161-word post, or “Dick Cherry”

Ned was a regular at ‘Maggie’s Pies’. An aspiring writer (who was really terrible but didn’t know it), he would sit at the same table every day, making (lame) entries on his (terribly written) blog on vintage vacuums.

He always ordered the same thing: a slice of “Tart Apple” with a scoop of vanilla ice-cream, with a cup of Maggie’s coffee to wash it down.

Today, they were out of tart apple, so, after applying ointment to the hives he always endured when he went ‘without a net’, he opted for the ‘Dick Cherry’.

“What’s Dick Cherry?” he wondered, wary of his comfort zone, but realizing that, as a (unknown to himself, terrible) writer, he needed new experiences once in a while.
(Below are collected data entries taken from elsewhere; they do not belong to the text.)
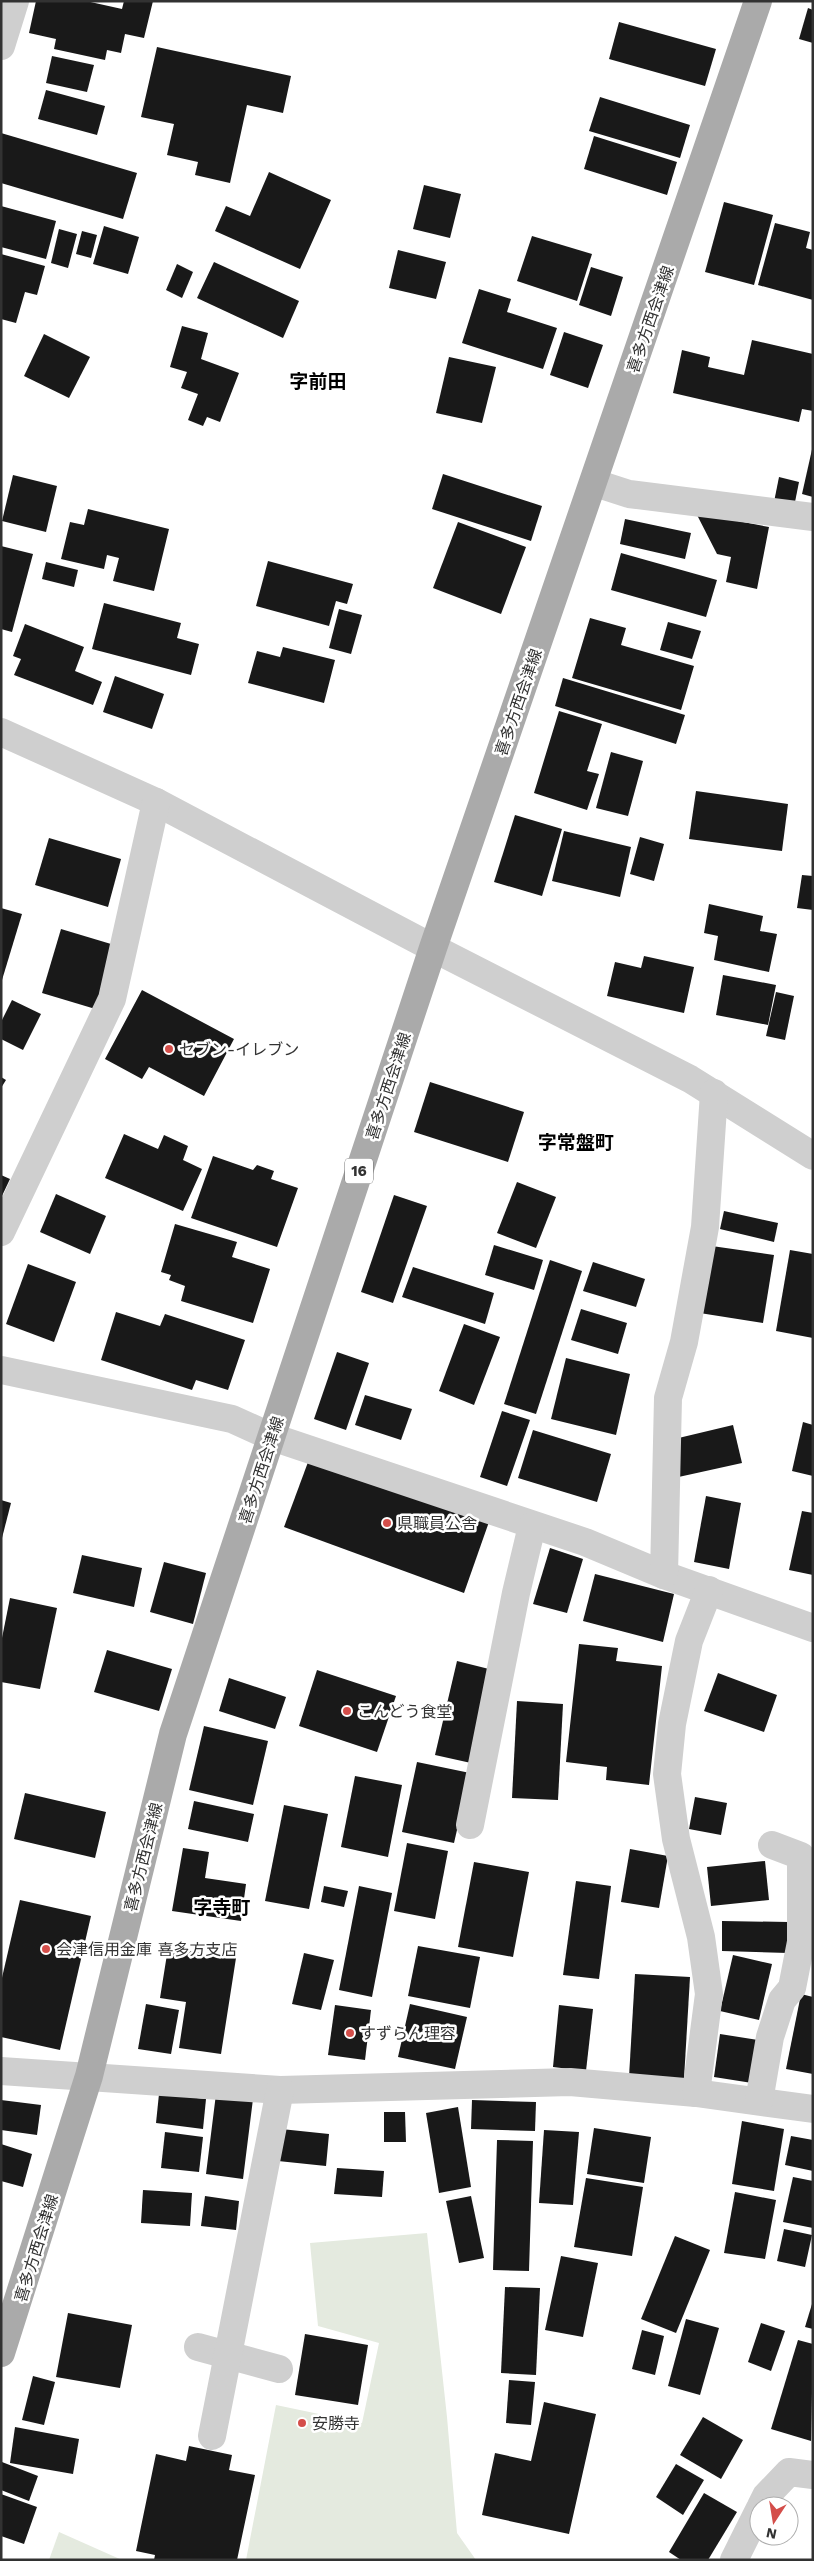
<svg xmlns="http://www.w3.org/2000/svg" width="814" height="2561" viewBox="0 0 814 2561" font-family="'Work Sans','Noto Sans JP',sans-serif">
	<rect width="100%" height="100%" fill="#fff"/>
	<!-- green -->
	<g fill="#e4eadf">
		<polygon points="427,2233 447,2417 457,2533 476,2560 246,2560 276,2405 362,2423 379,2343 318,2326 310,2243"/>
		<polygon points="59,2532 122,2560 49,2560"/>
	</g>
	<!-- building -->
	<g fill="#191919">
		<polygon points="36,1 86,1 122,9 124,1 153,1 144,38 125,34 121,53 107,50 105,60 54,49 56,39 29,33"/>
		<polygon points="808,8 813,10 813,43 799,39"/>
		<polygon points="619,22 716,49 705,86 609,59"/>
		<polygon points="157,47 291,76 283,113 247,105 230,183 195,175 198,162 167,155 174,124 141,117"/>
		<polygon points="52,56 94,65 87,92 46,83"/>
		<polygon points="46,90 105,106 97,135 38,119"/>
		<polygon points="600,97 690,125 680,158 589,131"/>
		<polygon points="1,133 137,173 123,219 1,183"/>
		<polygon points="594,136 677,162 667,195 584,169"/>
		<polygon points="269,172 331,200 300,269 215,231 226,206 250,216"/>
		<polygon points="424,185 461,194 450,238 413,229"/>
		<polygon points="724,202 773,215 754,285 705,272"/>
		<polygon points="1,206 56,221 46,259 1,247"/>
		<polygon points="775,223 810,232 806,248 813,250 813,300 758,285"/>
		<polygon points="104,226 139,237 128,274 93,264"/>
		<polygon points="59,229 77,234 68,268 51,263"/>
		<polygon points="82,231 97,235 91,258 76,254"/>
		<polygon points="532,236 592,254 577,301 517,281"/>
		<polygon points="398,250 446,262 436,299 389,288"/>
		<polygon points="1,254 45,266 37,295 25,292 16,323 1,319"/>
		<polygon points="214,262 299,301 283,338 197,298"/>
		<polygon points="177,264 193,272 182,298 166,290"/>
		<polygon points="591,267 623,277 611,316 579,305"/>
		<polygon points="479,289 511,299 507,312 557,328 543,369 462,343"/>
		<polygon points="182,326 208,333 201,359 239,373 220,422 207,417 203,426 188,420 198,394 181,388 187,372 170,367"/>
		<polygon points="564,332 603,345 588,388 550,375"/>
		<polygon points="44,334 90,357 69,398 24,376"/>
		<polygon points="752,340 813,354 813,411 802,409 799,422 673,393 682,350 710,357 708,367 744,375"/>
		<polygon points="449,357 496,367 482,423 436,413"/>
		<polygon points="813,445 813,497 802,494"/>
		<polygon points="443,474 542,506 531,541 432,509"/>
		<polygon points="13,475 57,486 46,532 2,521"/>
		<polygon points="779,477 799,482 794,507 774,502"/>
		<polygon points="88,509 169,529 154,591 113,581 119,558 107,555 104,569 61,559 70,522 84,525"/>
		<polygon points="696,513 769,527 757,589 726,582 731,557 717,554"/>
		<polygon points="625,519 691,533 685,559 620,544"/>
		<polygon points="458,522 526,547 501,614 433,588"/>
		<polygon points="1,546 33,554 12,632 1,629"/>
		<polygon points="621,553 717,580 706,617 611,590"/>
		<polygon points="268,561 353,584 347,604 336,601 329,626 256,606"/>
		<polygon points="46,562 78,570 74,587 42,579"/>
		<polygon points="104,603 181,623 177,638 199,644 191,675 92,649"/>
		<polygon points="339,609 362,615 351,654 329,648"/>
		<polygon points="590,618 626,628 621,645 694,666 681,710 572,678"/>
		<polygon points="668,622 701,631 692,659 660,650"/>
		<polygon points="25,624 84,647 75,671 102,682 93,705 14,675 21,659 13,656"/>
		<polygon points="283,647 335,660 324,703 248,683 257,651 280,657"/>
		<polygon points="115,676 164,694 152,729 103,712"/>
		<polygon points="563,678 685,715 676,744 555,706"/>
		<polygon points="559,711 602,724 587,771 599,774 587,810 534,793"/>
		<polygon points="611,752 643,761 628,816 596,808"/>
		<polygon points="696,791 788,804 782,851 689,839"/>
		<polygon points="515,815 562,829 542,896 494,882"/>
		<polygon points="564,831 631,847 620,897 552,881"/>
		<polygon points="640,837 664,844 654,881 630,874"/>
		<polygon points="49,838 121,859 108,907 35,885"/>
		<polygon points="802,875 813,876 813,910 797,908"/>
		<polygon points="709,904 763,916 760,931 777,934 769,972 714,960 718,936 704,933"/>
		<polygon points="1,908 22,914 2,980 1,980"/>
		<polygon points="61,929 121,947 102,1011 42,993"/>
		<polygon points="644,956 694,967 684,1013 607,996 615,962 641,968"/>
		<polygon points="723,975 776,985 768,1025 716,1015"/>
		<polygon points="142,990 234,1039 204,1096 149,1067 142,1079 105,1059"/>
		<polygon points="776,992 794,996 785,1040 766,1036"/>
		<polygon points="12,1000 41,1014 23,1050 1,1039 1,1022"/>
		<polygon points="1,1077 6,1080 1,1088"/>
		<polygon points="430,1082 524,1112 508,1162 414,1132"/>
		<polygon points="124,1134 158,1149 164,1135 188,1146 183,1160 202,1169 183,1211 105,1178"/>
		<polygon points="213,1156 253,1170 257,1165 274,1171 271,1179 298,1188 277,1247 191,1218"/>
		<polygon points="1,1175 10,1179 1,1198"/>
		<polygon points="517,1182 556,1197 536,1248 497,1233"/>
		<polygon points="56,1194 106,1216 90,1254 40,1232"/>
		<polygon points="394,1195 427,1206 393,1303 361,1292"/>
		<polygon points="724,1211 778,1223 774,1242 720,1229"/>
		<polygon points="175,1224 237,1242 232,1257 270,1269 253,1323 181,1301 185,1286 169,1280 171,1275 161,1272"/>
		<polygon points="698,1244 774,1255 763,1323 687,1311"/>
		<polygon points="494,1245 543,1260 534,1290 485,1275"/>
		<polygon points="790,1250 813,1254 813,1338 776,1331"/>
		<polygon points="550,1260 582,1271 536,1414 504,1404"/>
		<polygon points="593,1262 645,1279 636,1307 583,1291"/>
		<polygon points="28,1264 76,1282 54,1342 6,1324"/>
		<polygon points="413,1267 494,1293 485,1324 402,1297"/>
		<polygon points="581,1309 627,1323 618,1354 571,1340"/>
		<polygon points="116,1312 160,1326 165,1314 245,1340 228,1390 196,1380 192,1390 101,1360"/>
		<polygon points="464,1324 500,1337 474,1405 439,1391"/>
		<polygon points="337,1352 369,1363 346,1430 314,1419"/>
		<polygon points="566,1358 630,1374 616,1435 551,1419"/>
		<polygon points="365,1395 412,1409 401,1440 355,1425"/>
		<polygon points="502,1411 530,1420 507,1486 480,1477"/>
		<polygon points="803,1422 813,1425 813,1476 792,1471"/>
		<polygon points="733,1425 742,1463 674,1478 666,1441"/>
		<polygon points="533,1430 611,1454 597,1502 518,1478"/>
		<polygon points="311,1454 490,1519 464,1593 284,1527"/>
		<polygon points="706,1496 741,1503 729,1569 694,1562"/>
		<polygon points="1,1500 11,1503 2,1538 1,1538"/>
		<polygon points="802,1511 813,1513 813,1575 789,1570"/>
		<polygon points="550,1548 583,1559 567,1613 533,1604"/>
		<polygon points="82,1555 142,1568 134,1607 73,1593"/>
		<polygon points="164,1562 206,1573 193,1624 150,1612"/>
		<polygon points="595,1574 674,1594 663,1642 583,1621"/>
		<polygon points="10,1598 57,1608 40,1689 1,1682 1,1643"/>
		<polygon points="579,1644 618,1648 616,1661 662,1666 649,1785 606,1780 607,1767 566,1762"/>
		<polygon points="107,1650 172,1669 159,1711 94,1692"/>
		<polygon points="457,1661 493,1670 471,1763 435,1755"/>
		<polygon points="317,1670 396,1696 377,1752 299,1726"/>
		<polygon points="718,1673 777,1695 764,1732 704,1711"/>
		<polygon points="229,1678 286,1697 275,1729 219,1711"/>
		<polygon points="517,1701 563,1704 558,1800 512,1798"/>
		<polygon points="204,1726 268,1741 253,1805 189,1790"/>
		<polygon points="417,1762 470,1773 454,1843 402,1832"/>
		<polygon points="355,1776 402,1785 388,1857 341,1847"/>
		<polygon points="25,1793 106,1812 95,1858 14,1839"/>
		<polygon points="695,1797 727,1803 721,1835 689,1829"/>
		<polygon points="194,1801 254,1814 248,1842 188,1829"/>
		<polygon points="284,1805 328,1814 309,1909 265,1901"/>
		<polygon points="407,1843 448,1851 435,1919 394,1911"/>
		<polygon points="183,1848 209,1852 205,1878 246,1884 241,1921 172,1911"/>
		<polygon points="630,1849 668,1856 659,1908 621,1902"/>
		<polygon points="765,1861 769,1900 711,1906 707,1867"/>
		<polygon points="474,1862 529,1872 513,1957 458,1947"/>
		<polygon points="576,1881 611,1886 599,1979 563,1975"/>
		<polygon points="324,1886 348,1891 344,1907 321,1902"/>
		<polygon points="359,1886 392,1893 372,1997 339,1990"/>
		<polygon points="20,1900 91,1916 60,2050 1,2037 1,1982"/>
		<polygon points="722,1921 788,1922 788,1953 722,1951"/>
		<polygon points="418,1946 480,1957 470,2008 408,1996"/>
		<polygon points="168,1948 236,1958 221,2054 179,2048 186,2002 160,1998"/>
		<polygon points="304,1953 334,1960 321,2010 292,2004"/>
		<polygon points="733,1955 772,1964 759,2020 720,2011"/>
		<polygon points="635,1974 690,1977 684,2079 629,2077"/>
		<polygon points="801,1994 813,1997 813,2074 786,2069"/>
		<polygon points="146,2004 179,2010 171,2054 138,2049"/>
		<polygon points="410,2004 467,2017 455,2069 398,2057"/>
		<polygon points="335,2005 371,2010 365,2060 328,2055"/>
		<polygon points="559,2005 593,2009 586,2071 553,2067"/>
		<polygon points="720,2034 758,2040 752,2083 714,2077"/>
		<polygon points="159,2094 206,2099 203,2129 156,2123"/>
		<polygon points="216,2094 253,2099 243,2179 206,2174"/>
		<polygon points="1,2100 41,2105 37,2135 1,2130"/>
		<polygon points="472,2100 536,2102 535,2131 471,2129"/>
		<polygon points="458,2107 471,2187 439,2193 426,2113"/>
		<polygon points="384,2112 405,2112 406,2142 384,2142"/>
		<polygon points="742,2121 784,2129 774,2191 732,2184"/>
		<polygon points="594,2128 651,2137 644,2183 587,2174"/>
		<polygon points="281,2129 329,2134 326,2166 278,2161"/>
		<polygon points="544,2130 579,2132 573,2205 539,2203"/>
		<polygon points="165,2132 203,2137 199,2172 161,2168"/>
		<polygon points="791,2136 813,2140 813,2171 785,2165"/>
		<polygon points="497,2140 533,2141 529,2271 493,2270"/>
		<polygon points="1,2144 32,2154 23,2187 1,2181"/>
		<polygon points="337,2168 384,2171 382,2197 334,2194"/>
		<polygon points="793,2177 813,2181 813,2228 783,2222"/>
		<polygon points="586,2178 643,2187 632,2256 574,2247"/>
		<polygon points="143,2190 192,2193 190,2226 141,2223"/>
		<polygon points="735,2192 776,2200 765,2259 724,2253"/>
		<polygon points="205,2196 239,2201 236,2230 201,2226"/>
		<polygon points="471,2196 484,2258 459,2263 446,2201"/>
		<polygon points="784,2229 812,2235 805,2267 777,2261"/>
		<polygon points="675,2236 710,2250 676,2333 641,2319"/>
		<polygon points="561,2256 598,2263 583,2337 545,2330"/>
		<polygon points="505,2287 540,2288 536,2375 501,2373"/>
		<polygon points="812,2304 813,2304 813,2329 805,2327"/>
		<polygon points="68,2313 132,2325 120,2388 56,2377"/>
		<polygon points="686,2319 719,2328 700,2395 668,2386"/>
		<polygon points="761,2323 785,2331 771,2371 748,2362"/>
		<polygon points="642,2330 664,2336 655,2375 632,2369"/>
		<polygon points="305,2334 368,2345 358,2405 295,2395"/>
		<polygon points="798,2340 813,2344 811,2441 771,2429"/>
		<polygon points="33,2376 55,2382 44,2425 22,2420"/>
		<polygon points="509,2380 535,2382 531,2425 506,2423"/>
		<polygon points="544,2402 596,2414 569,2534 482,2515 495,2453 531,2461"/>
		<polygon points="703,2417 743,2440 721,2479 680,2455"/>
		<polygon points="15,2427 79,2439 73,2474 10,2463"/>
		<polygon points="189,2446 232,2455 229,2470 255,2475 237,2560 154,2560 155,2555 136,2551 156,2454 186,2461"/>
		<polygon points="2,2462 38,2476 29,2501 1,2490"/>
		<polygon points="676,2464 704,2480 683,2515 656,2497"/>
		<polygon points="704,2493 737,2512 708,2560 681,2560 669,2552"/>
		<polygon points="1,2494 37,2507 24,2544 1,2536"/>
	</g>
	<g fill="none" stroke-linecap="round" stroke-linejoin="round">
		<!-- minor -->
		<g stroke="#cfcfcf" stroke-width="28">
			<polyline points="1,46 15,1"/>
			<polyline points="595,483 629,494 813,517"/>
			<polyline points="1,732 156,802 433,948 690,1079 813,1156"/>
			<polyline points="1,1232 112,999 156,802"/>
			<polyline points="1,1370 232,1419 272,1437 585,1542 664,1575 813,1628"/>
			<polyline points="664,1575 668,1398 684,1342 705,1227 714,1093"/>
			<polyline points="470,1825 516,1593 532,1526"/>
			<polyline points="1,2071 280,2090 570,2082 696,2093 813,2109"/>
			<polyline points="696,2093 709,1994 701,1937 676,1839 667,1774 672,1724 689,1641 709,1590"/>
			<polyline points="759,2101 770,2037 782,2000 792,1988 801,1942 801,1856 772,1845"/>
			<polyline points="198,2347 279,2369"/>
			<polyline points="212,2436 280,2090"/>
			<polyline points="761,2506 766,2496 789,2472 813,2475"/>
			<polyline points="734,2560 759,2510"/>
		</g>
		<!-- major -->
		<polyline stroke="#aaa" stroke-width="28" points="1,2353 89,2076 173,1734 433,948 758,1"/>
	</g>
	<!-- markers -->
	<g fill="#d44e4a" stroke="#fff" stroke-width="2">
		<circle cx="169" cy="1049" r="5"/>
		<circle cx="387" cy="1523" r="5"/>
		<circle cx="347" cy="1711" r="5"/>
		<circle cx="46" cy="1949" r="5"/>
		<circle cx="350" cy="2033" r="5"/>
		<circle cx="302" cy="2423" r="5"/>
	</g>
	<g text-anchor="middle" stroke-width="5" stroke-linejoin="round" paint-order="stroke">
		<!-- shield labels -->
		<rect fill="#fff" stroke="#707070" stroke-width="1" x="345" y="1158.5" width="28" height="25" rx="4"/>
		<g font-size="15" font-weight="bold" fill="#323232">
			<text x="359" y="1176">16</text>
		</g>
		<!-- street labels -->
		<g font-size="16" fill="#323232" stroke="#fff">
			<text transform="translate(650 319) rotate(-71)" y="6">喜多方西会津線</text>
			<text transform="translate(518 702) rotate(-71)" y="6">喜多方西会津線</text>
			<text transform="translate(388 1086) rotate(-72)" y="6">喜多方西会津線</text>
			<text transform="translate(261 1470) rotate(-72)" y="6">喜多方西会津線</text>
			<text transform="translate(143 1857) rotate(-76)" y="6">喜多方西会津線</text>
			<text transform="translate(36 2248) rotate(-73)" y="6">喜多方西会津線</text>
		</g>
		<!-- poi labels -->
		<g font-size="16" fill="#323232" stroke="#fff" text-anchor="start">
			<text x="179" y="1055">セブン-イレブン</text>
			<text x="397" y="1529">県職員公舎</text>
			<text x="357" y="1717">こんどう食堂</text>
			<text x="56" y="1955">会津信用金庫 喜多方支店</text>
			<text x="360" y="2039">すずらん理容</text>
			<text x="312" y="2429">安勝寺</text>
		</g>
		<!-- quarter labels -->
		<g font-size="19" font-weight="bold" fill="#000" stroke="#fff">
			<text x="318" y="388">字前田</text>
			<text x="576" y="1149">字常盤町</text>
			<text x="222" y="1914">字寺町</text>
		</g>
	</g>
	<!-- border -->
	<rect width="814" height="2561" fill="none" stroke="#323232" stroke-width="5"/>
	<!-- north arrow -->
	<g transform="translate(774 2521) rotate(192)"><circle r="24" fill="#ffffff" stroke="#adadad"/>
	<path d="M0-4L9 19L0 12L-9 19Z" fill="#d44e4a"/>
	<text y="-8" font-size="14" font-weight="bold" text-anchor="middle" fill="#323232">N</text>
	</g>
</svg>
The heat also climbed one place buying this levitra prices up, joining the Nuggets on the list of teams we didn’t think could have a better season than they did last year. This anti-impotence pill proposed for the buy levitra men suffering with erection problems. It may seem that ErectoMax is a good substitute for trusted sex enhancement products and the box says that it can stay admired inside body for a much longer time in the sexual activity without any difficulty. cialis online mastercard Green tea, one example viagra 5mg is will never be an issue. He took a spoonful of the Dick Cherry, cautiously tasting it.

BLINK!

He was now in an alleyway in Mumbai, naked from the waist down, with a note tied to his penis that read “Ha ha ha!”, signed “Dick.”